Para a apelante não se está perante um contrato de conta corrente, por não se haver demonstrada vontade nem factores essenciais que integram esse tipo contratual, mas sim e antes que os fornecimentos dos produtos e vasilhames efectuados pela autora à ré teriam de ser pagos 25 dias após o fmal de quinzena a que respeitavam, para além de várias vezes ter exigido o pagamento do saldo devedor, originando a resolução até do contrato.
Daqui resulta que a questão essencial deste recurso consiste em averiguar, face à matéria dada como provada, que contrato existiu e se fixou entre as partes, ou melhor, se o contrato celebrado entre as partes se pode classificar de contrato de conta corrente, sem esquecer que apenas releva para efeitos de determinação desde quando são devidos juros.
Vejamos.
O artigo 344º do C. Comercial define o contrato de conta corrente da seguinte forma:
" Dá-se o contrato de conta corrente todas as vezes que duas pessoas, tendo de entregar valores uma à outra, se obrigam a transformar seus créditos em artigos de «deve» e «há-de haver» , de sorte que só o saldo final resultante da sua liquidação seja exigível”
Vários tratadistas, desde Cunha Gonçalves em Comentário Código Comercial, 2, pág. 355 e segts, Vaz Serra no BMJ 72, pág. 53 a Alberto dos Reis, Procossos Especiais, 1°, pág. 315, tentam definir e limitar o âmbito deste tipo contratual.
E dos seus ensinamentos, podemos retirar que este contrato tem como bases fundamentais duas características essenciais e podemos até aceitar e assentar que ele pressupõe:
1° - que duas pessoas tenham de entregar valores uma à outra;
2° - que se obriguem a transformar os seus créditos em «deve» e «há-de haver».
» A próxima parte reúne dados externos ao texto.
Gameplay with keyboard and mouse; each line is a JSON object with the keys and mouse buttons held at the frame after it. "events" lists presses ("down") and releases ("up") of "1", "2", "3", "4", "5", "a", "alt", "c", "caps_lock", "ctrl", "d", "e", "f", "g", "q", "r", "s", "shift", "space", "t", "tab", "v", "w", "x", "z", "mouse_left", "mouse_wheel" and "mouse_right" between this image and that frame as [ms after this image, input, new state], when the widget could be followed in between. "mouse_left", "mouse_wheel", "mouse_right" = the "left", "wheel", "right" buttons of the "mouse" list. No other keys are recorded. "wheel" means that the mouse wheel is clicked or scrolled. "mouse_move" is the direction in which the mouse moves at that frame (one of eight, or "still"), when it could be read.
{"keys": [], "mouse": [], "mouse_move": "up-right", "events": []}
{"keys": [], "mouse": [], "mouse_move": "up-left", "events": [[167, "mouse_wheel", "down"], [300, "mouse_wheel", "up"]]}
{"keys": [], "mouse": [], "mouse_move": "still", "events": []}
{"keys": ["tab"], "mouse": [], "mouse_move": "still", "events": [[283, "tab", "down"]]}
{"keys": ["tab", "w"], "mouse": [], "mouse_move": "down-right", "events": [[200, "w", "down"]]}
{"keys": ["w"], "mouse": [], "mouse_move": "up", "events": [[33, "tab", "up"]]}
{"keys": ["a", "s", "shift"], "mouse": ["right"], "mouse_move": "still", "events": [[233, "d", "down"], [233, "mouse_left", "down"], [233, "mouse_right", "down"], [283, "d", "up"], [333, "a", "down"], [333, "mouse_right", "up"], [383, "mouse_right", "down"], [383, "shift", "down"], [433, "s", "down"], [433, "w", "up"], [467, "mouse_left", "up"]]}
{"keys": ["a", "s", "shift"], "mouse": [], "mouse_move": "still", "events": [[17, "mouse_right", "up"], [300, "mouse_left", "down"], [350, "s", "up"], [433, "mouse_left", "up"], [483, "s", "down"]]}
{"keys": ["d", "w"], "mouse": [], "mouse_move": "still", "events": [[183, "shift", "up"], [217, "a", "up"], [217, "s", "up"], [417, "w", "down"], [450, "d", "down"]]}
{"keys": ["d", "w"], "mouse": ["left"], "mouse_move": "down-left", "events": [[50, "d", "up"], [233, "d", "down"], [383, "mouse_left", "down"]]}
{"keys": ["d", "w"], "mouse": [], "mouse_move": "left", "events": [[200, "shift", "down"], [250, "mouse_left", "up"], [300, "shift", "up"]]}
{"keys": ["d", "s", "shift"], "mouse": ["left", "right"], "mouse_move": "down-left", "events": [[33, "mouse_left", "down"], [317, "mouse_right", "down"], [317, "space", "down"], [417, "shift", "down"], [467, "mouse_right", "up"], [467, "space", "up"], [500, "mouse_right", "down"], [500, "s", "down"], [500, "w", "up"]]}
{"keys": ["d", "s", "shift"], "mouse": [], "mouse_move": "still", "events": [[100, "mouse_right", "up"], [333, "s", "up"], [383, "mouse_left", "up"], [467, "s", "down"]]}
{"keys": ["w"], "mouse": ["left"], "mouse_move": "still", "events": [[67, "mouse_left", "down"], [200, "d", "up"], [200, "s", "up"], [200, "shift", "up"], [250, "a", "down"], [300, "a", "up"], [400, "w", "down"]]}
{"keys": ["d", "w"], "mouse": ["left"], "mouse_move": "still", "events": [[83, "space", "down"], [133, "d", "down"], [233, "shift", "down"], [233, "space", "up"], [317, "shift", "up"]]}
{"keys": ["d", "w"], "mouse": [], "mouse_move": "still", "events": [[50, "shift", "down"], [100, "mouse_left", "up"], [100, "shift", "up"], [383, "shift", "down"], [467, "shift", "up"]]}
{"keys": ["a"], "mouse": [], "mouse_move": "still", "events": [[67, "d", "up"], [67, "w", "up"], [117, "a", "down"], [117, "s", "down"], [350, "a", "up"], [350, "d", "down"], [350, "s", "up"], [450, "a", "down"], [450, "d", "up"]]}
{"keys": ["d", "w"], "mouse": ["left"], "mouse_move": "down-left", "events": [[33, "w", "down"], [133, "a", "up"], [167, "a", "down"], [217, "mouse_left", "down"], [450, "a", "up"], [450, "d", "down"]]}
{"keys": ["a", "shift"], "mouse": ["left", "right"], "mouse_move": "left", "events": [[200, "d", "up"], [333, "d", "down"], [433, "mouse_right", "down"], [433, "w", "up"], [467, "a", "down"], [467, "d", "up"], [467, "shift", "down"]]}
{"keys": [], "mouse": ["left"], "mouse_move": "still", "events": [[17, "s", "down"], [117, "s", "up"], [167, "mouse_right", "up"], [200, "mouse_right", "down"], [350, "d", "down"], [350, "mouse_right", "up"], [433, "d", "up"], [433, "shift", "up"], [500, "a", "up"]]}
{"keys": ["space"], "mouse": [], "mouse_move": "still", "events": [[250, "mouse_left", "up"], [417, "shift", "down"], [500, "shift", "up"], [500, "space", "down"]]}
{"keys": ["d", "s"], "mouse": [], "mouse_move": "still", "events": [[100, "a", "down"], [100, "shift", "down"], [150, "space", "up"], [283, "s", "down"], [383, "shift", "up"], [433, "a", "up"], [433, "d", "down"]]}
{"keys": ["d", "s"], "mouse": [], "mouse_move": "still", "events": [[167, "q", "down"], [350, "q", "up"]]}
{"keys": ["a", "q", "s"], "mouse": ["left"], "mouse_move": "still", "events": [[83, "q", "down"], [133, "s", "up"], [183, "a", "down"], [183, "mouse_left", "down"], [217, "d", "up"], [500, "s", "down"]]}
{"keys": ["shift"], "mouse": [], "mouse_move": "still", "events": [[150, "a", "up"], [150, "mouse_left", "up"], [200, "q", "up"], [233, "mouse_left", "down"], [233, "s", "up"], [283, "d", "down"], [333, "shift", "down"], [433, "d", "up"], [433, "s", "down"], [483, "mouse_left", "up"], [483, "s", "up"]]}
3° - que apenas o saldo final resultante da liquidação seja exigível.
Resulta daqui que para se estar na presença de um contrato de conta corrente necessário se torna que resulte da matéria factual que as partes tenham estipulado, ainda que de forma meramente consensual, na medida em que este tipo de contrato não está sujeito a forma específica, lançar a débito e crédito os valores que forem entregando mutuamente, obrigando-se a exigir somente o saldo final.
Tendo só o saldo final individualidade, quando apurado e pago, apenas deste haverá quitação, constituindo este pressuposto mesmo, o seu traço fundamental, na medida em que os juros do saldo correm apenas da data da liquidação - art. 348° & único do C. Comercial-.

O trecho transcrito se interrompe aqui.